5.5 De raad is van oordeel dat verweerster ten opzichte van klager als collega-advocaat
onvoldoende welwillend is geweest, zoals bedoeld in Gedragsregel 24, hetgeen haar
tuchtrechtelijk kan worden verweten. Klachtonderdelen a) en b) zullen om die reden
gegrond worden verklaard.
5.6 Verweerster heeft tijdens de zitting verzocht om haar niet te veroordelen in de
proceskosten als bedoeld in artikel 48ac lid 1 Advocatenwet. Verweerster heeft dit
verzoek naar het oordeel van de raad onvoldoende gemotiveerd om voor inwilliging in
aanmerking te komen. De raad wijst dit verzoek dan ook af.
6 MAATREGEL
6.1 Beide klachtonderdelen zijn gegrond.
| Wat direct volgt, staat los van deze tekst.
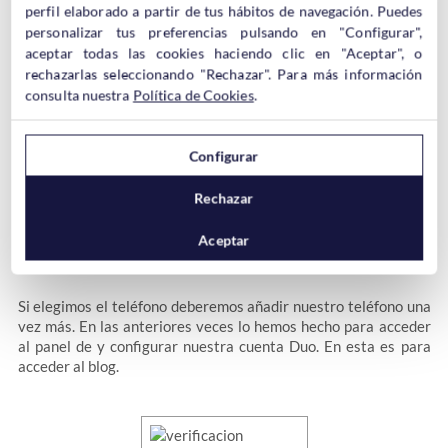
perfil elaborado a partir de tus hábitos de navegación. Puedes
personalizar tus preferencias pulsando en "Configurar",
aceptar todas las cookies haciendo clic en "Aceptar", o
rechazarlas seleccionando "Rechazar". Para más información
Cuando guardemos los cambios nos pedirá que elijamos el
consulta nuestra
Política de Cookies
.
dispositivo que vamos a usar para realizar la verificación. Lo
normal es usar el móvil, pero también se puede usar una tablet
tipo iPad, Nexus 7, etc…
Configurar
Rechazar
Aceptar
Si elegimos el teléfono deberemos añadir nuestro teléfono una
vez más. En las anteriores veces lo hemos hecho para acceder
al panel de y configurar nuestra cuenta Duo. En esta es para
acceder al blog.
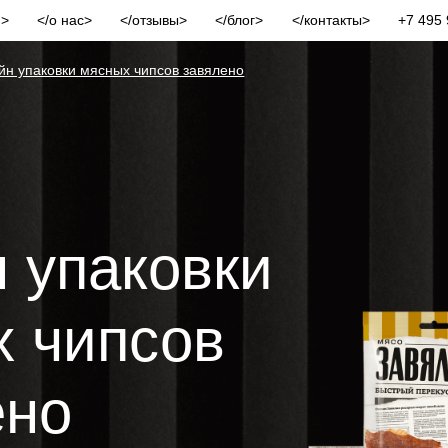
и
о нас
отзывы
блог
контакты
+7 495 
йн упаковки мясных чипсов завялено
 упаковки
 чипсов
ено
De raad rekent verweerster aan dat zij zich
jegens klager als collega-advocaat onvoldoende confraterneel heeft opgesteld. Gelet
op het feit dat verweerster niet eerder een tuchtrechtelijke maatregel opgelegd heeft
gekregen, kan naar het oordeel van de raad worden volstaan met de oplegging van de
maatregel van waarschuwing.
7 GRIFFIERECHT EN KOSTENVEROORDELING
7.1 Omdat de raad de klacht gegrond verklaart, moet verweerster op grond van artikel
46e lid 5 Advocatenwet het door klager betaalde griffierecht van € 50,- aan hem vergoeden
binnen vier weken nadat deze beslissing onherroepelijk is geworden. Klager geeft binnen
twee weken na de datum van deze beslissing zijn rekeningnummer schriftelijk aan verweerster
door.
7.2 Nu de raad een maatregel oplegt, zal de raad verweerster daarnaast op grond van
artikel 48ac lid 1 Advocatenwet veroordelen in de volgende proceskosten:
a) € 50,- aan forfaitaire reiskosten van klager,
b) € 750,- kosten van de Nederlandse Orde van Advocaten en
c) € 500,- kosten van de Staat.
7.3 Verweerster moet het bedrag van € 50,- aan forfaitaire reiskosten binnen vier
weken nadat deze beslissing onherroepelijk is geworden, betalen aan klager. Klager
geeft binnen twee weken na de datum van deze beslissing zijn rekeningnummer schriftelijk
aan verweerster door.
7.4 Verweerster moet het bedrag van € 1.250,- (het totaal van de in 7.2 onder b en
c genoemde kosten) binnen vier weken nadat deze beslissing onherroepelijk is geworden,
overmaken naar rekeningnummer lBAN: NL85 lNGB 0000 079000, BIC: INGBNL2A, Nederlandse
Orde van Advocaten, Den Haag, onder vermelding van “kostenveroordeling raad van discipline"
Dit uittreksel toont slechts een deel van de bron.